In brief, the PHOs required every member to sign off on every contract, which was too cumbersome. But even more important, she says, the physician clinic was the best vehicle to actually manage clinical care. "The clinic could do that on its own," she says.
Different roles for hospitals, doctors
Institutions’ and physicians’ roles vary greatly. "Hospitals do facility side; doctors do doctor side: That’s what we have missed in all of this," Ward says. "Facilities can’t practice medicine. Physicians are the ones who are going to manage the care, and you have to give them the authority."
During the transitional phase, the big mistake hospitals make is not giving up control. Failure to let go can result in "competition-induced facility suicide," says Ward.
• Stage five: "Enlightened PHOs" emerge, or physicians mutiny and take their business with them.
This is when PHOs, in order to survive, basically throw out the "H." PHOs holding on to 50-50 hospital-physician vote are being passed up by organizations that are 100% physician-governed, Ward says. "When doctors leave the room of a care management committee meeting and they realize they are managing the care and doing the work they ask themselves, Why is the hospital getting 50% of the revenue?’"
Trade-offs help
Because PHO officials at Mary Washington Hospital hope to achieve enlightened PHO status, they are willing to offer financial capital in exchange for "medical capital" doctors and other clinical staff. You cannot achieve all the latest clinical management innovations disease management, access management, managing a population, for example unless doctors take the lead, says Lively. Hospitals still benefit from relinquishing power because physicians will see those hospitals as good partners and bring contracts to them. Physicians will always need hospitals, but only the ones they feel they can trust and work with.
"We have set it up so that [the hospital] has 40% of shares and 20% of voting rights on the board," says Lively.
Structure is still important, says Ward. "If a hospital decided it wanted to find the physician leadership and develop the structure, there really isn’t a better structure. The hospital gives [doctors] some money and a forum." Over time, the hospital-heavy PHO "has the life span of a fruit fly," Ward says.
In 1983, a small hospital in Allentown, PA, reported a case mix severity index to the Health Care Financing Administration that ranked it among the top 25 hospitals in the country with the highest average patient severity, says Ward.
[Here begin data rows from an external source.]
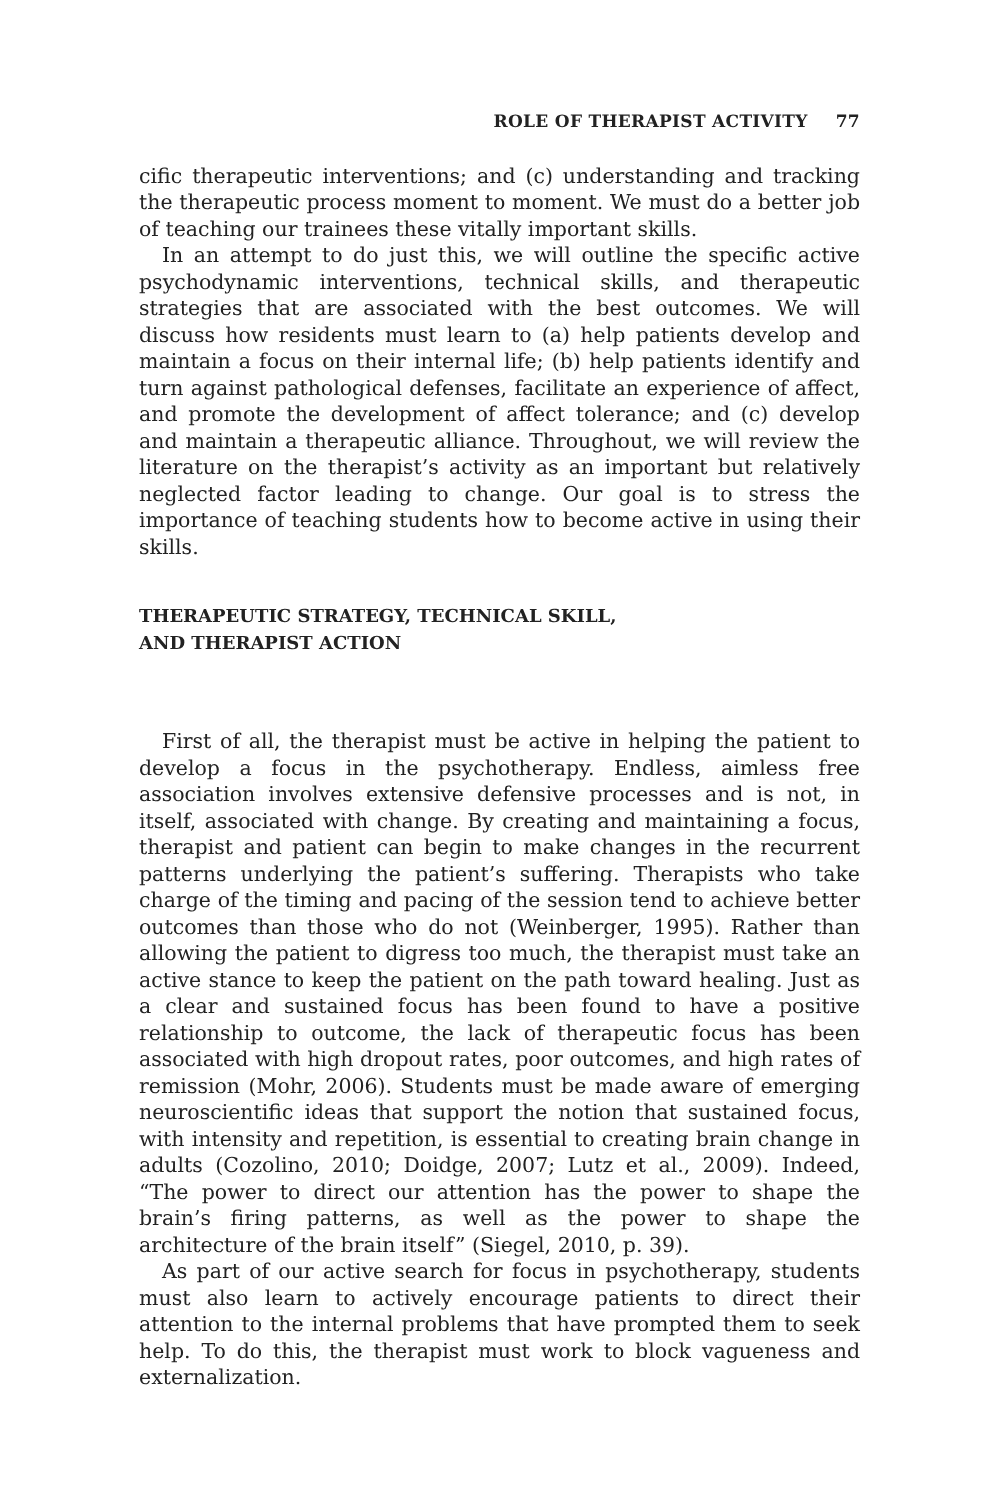ROLE OF THERAPIST ACTIVITY 77
cific therapeutic interventions; and (c) understanding and tracking the therapeutic process moment to moment. We must do a better job of teaching our trainees these vitally important skills.
In an attempt to do just this, we will outline the specific active psychodynamic interventions, technical skills, and therapeutic strategies that are associated with the best outcomes. We will discuss how residents must learn to (a) help patients develop and maintain a focus on their internal life; (b) help patients identify and turn against pathological defenses, facilitate an experience of affect, and promote the development of affect tolerance; and (c) develop and maintain a therapeutic alliance. Throughout, we will review the literature on the therapist’s activity as an important but relatively neglected factor leading to change. Our goal is to stress the importance of teaching students how to become active in using their skills.
THERAPEUTIC STRATEGY, TECHNICAL SKILL,
AND THERAPIST ACTION
First of all, the therapist must be active in helping the patient to develop a focus in the psychotherapy. Endless, aimless free association involves extensive defensive processes and is not, in itself, associated with change. By creating and maintaining a focus, therapist and patient can begin to make changes in the recurrent patterns underlying the patient’s suffering. Therapists who take charge of the timing and pacing of the session tend to achieve better outcomes than those who do not (Weinberger, 1995). Rather than allowing the patient to digress too much, the therapist must take an active stance to keep the patient on the path toward healing. Just as a clear and sustained focus has been found to have a positive relationship to outcome, the lack of therapeutic focus has been associated with high dropout rates, poor outcomes, and high rates of remission (Mohr, 2006). Students must be made aware of emerging neuroscientific ideas that support the notion that sustained focus, with intensity and repetition, is essential to creating brain change in adults (Cozolino, 2010; Doidge, 2007; Lutz et al., 2009). Indeed, “The power to direct our attention has the power to shape the brain’s firing patterns, as well as the power to shape the architecture of the brain itself” (Siegel, 2010, p. 39).
As part of our active search for focus in psychotherapy, students must also learn to actively encourage patients to direct their attention to the internal problems that have prompted them to seek help. To do this, the therapist must work to block vagueness and externalization.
The hospital remained profitable despite the higher risk population it served. "Their [hospital officials’] entire focus was, I am going to do what the doctors say for me to do.’ All the doctors wanted to use that hospital. The hospital administration had to accept the fact that there is a physician customer, and if you aren’t reaching them, you are always vulnerable."
Or an enlightened PHO is what one expert describes as, "the training wheels of an integrated delivery system." For PHOs everywhere, the question is, "Who will be in the driver’s seat?"